I WAS working my way through my obstetric term, doing a routine admission for Kate, a young primipara with mild hypertension.
Kate was bright and bubbly and looking forward to her first child. She talked about herself and all the jobs she had to do at home to get ready – like most mothers to be, she had a lot better things to do than hang around the maternity ward.
Kate looked really well with no proteinuria.
I arranged routine bloods and after a few other admissions and maternity discharges I followed up her results, confirming a normal urate, LFTs and platelets and went back to the delivery suite.
After just a few hours I was called back to the ward. Kate was a little drowsy and mildly confused with a dull headache, her blood pressure was still okay but she just looked unwell.
If I hadn’t seen myself how bubbly she was on admission I probably wouldn’t have been so concerned, but I called in the consultant.
I’d learned lessons from patients before Kate and could recognise when someone was sick even if I wasn’t sure why, but it’s still always hard to call in a senior colleague on a hunch.
My hunch was that she could be post-ictal with eclampsia, but there really wasn’t much to support the diagnosis.
The consultant had been at the beach with his children, but came straight in without question.

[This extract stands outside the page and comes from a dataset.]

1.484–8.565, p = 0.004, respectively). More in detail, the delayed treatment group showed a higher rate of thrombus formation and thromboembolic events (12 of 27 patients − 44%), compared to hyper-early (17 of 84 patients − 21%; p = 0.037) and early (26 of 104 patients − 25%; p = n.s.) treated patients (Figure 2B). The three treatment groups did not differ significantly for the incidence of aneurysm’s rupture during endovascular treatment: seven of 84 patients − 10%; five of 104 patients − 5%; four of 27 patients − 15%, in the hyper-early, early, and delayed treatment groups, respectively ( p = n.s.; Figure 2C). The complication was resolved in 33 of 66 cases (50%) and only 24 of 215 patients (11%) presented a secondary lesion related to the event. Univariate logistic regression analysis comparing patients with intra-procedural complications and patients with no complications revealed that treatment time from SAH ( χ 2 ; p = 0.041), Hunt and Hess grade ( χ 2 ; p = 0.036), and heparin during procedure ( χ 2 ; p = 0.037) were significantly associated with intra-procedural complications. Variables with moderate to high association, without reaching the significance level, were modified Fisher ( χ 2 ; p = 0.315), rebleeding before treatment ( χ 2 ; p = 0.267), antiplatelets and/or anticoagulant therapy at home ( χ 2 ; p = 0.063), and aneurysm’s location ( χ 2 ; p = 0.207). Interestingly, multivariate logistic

By the time he arrived things were more obvious: Kate’s blood pressure had started climbing alarmingly, she now had heavy protein, and her repeat bloods had come back with urate up and platelets down. We shared with Kate our concerns and I’ll never forget the last words I spoke to Kate.
I explained I felt she had eclampsia and that we needed to take her to theatre. She asked when, I said “now” and she started fitting and fitting and just didn’t stop.

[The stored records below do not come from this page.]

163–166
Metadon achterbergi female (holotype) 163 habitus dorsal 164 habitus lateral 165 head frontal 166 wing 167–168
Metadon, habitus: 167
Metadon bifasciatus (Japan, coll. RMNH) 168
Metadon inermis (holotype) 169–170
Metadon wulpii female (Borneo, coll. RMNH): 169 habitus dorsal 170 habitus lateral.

The caesarean was fast. I had to break away and resuscitate Kate’s daughter so I could arrange the helicopter retrieval to North Shore.

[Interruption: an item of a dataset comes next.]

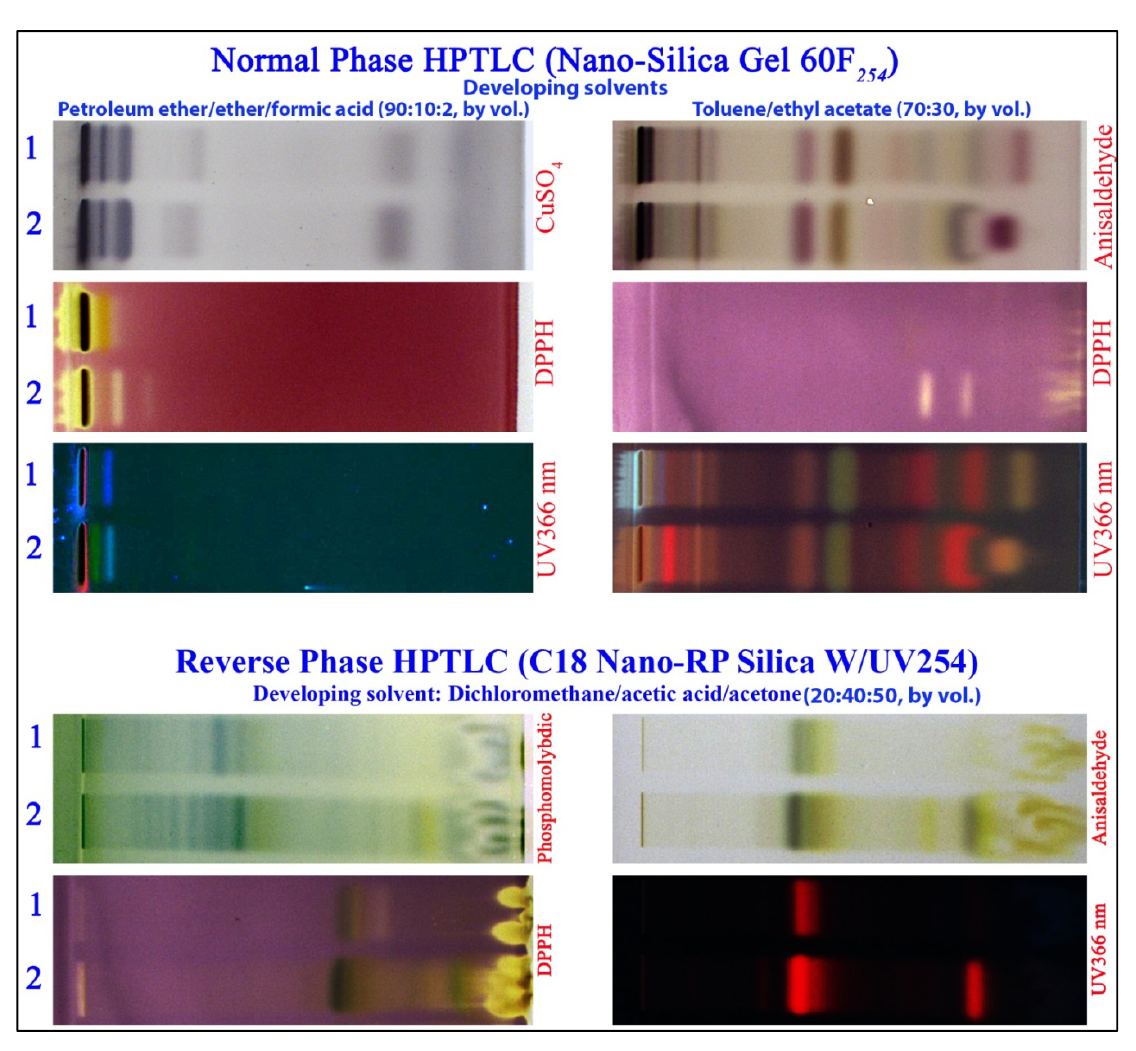
Figure 4. HPTLC profiles of Rumex dentatus (1) and Rumex vesicarius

I never saw Kate again after the transfer, though I followed her course daily by phone. She made it through.
Her baby was initially flat with terrible Apgar scores but recovered quickly and though premature did really well too.
The lessons: trust your instincts; always be there for colleagues when they call; and when you need something urgently, do whatever it takes; and finally, even when you don’t have all the answers you can still save lives.
And remember, the quickest way to get a theatre going is to take your patient there yourself! We started resuscitation and had her to theatre and scrubbed within minutes.
Eclampsia is really scary; it truly can come so suddenly like lightning from a blue sky.